Dal fascino di un’epoca, oggi come non mai considerata mitica, Après mai mutua sicuramente la bella musica (riproposta in una colonna sonora per niente scontata), i temi caldi della droga e dell’aborto, scenografie fedelmente decadenti, colorate e filologicamente ricercate, nonché il topos degli amanti ribelli e romantici alle prese con storie di sesso struggenti – alle quali manca, però, il tormentato affanno degli amori da nouvelle vague a cui, invano, si vorrebbe fare riferimento.

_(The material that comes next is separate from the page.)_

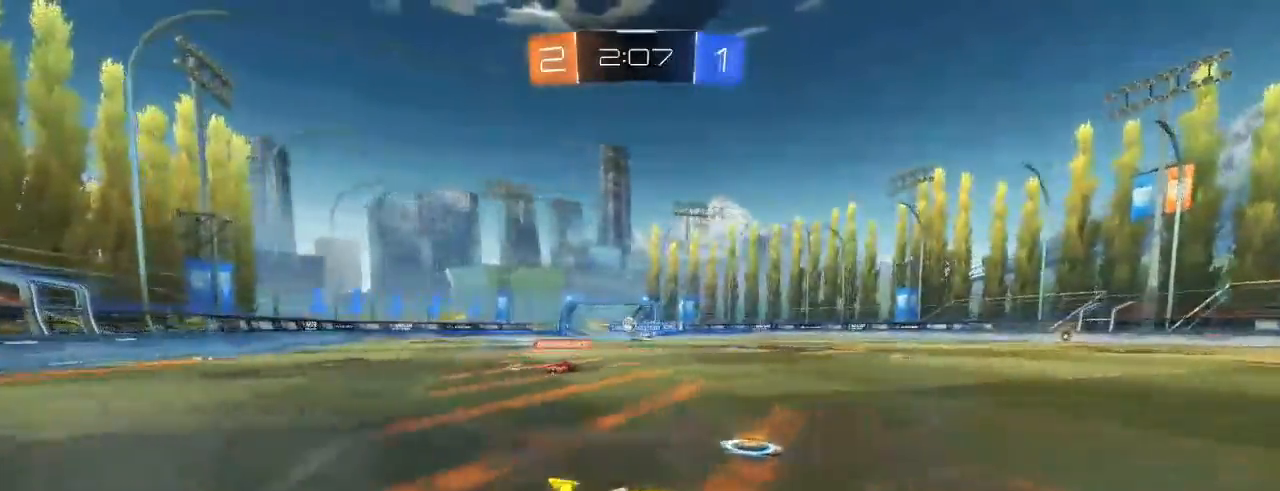
{"buttons": ["R2", "SELECT"], "left_stick": "center", "right_stick": "center", "events": [[333, "left_stick", "center"], [350, "R1", "down"], [483, "R1", "up"], [500, "SELECT", "down"]]}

Quasi una mancanza di sentimento, un distacco emotivo aleggiano in tutto il film, soprattutto nelle scene corali (i comizi, le proteste, le feste) spesso immerse in un silenzio irreale quasi straniante, pur essendo sequenze portanti nella struttura narrativa, sicuramente rese anche meno accattivanti dal doppiaggio malriuscito. Una mancanza a cui si cerca di ovviare tramite la pienezza visiva delle belle inquadrature e dei bei ritratti, ricchi di particolari e colori, così da rendere più godibile un film che altrimenti rischierebbe d’esser considerato solo un puro esercizio estetico.
Nel complesso Après mai, pur nella sua ingenuità e nel piglio naif che lo rendono comunque leggiadro e non noioso, è un’appassionante fotografia socio-culturale in cui immergersi con nostalgia accettando anche quei piccoli errori di continuità che lo rendono ancora più vero.
Si parla di verità perchè, da non sottovalutare, il film è un’opera autobiografica in cui il regista stesso ci racconta la sua adolescenza di giovane pittore diviso tra la politica e l’arte in una vita scorrevole e veloce difficile da assecondare, dunque da vivere intensamente.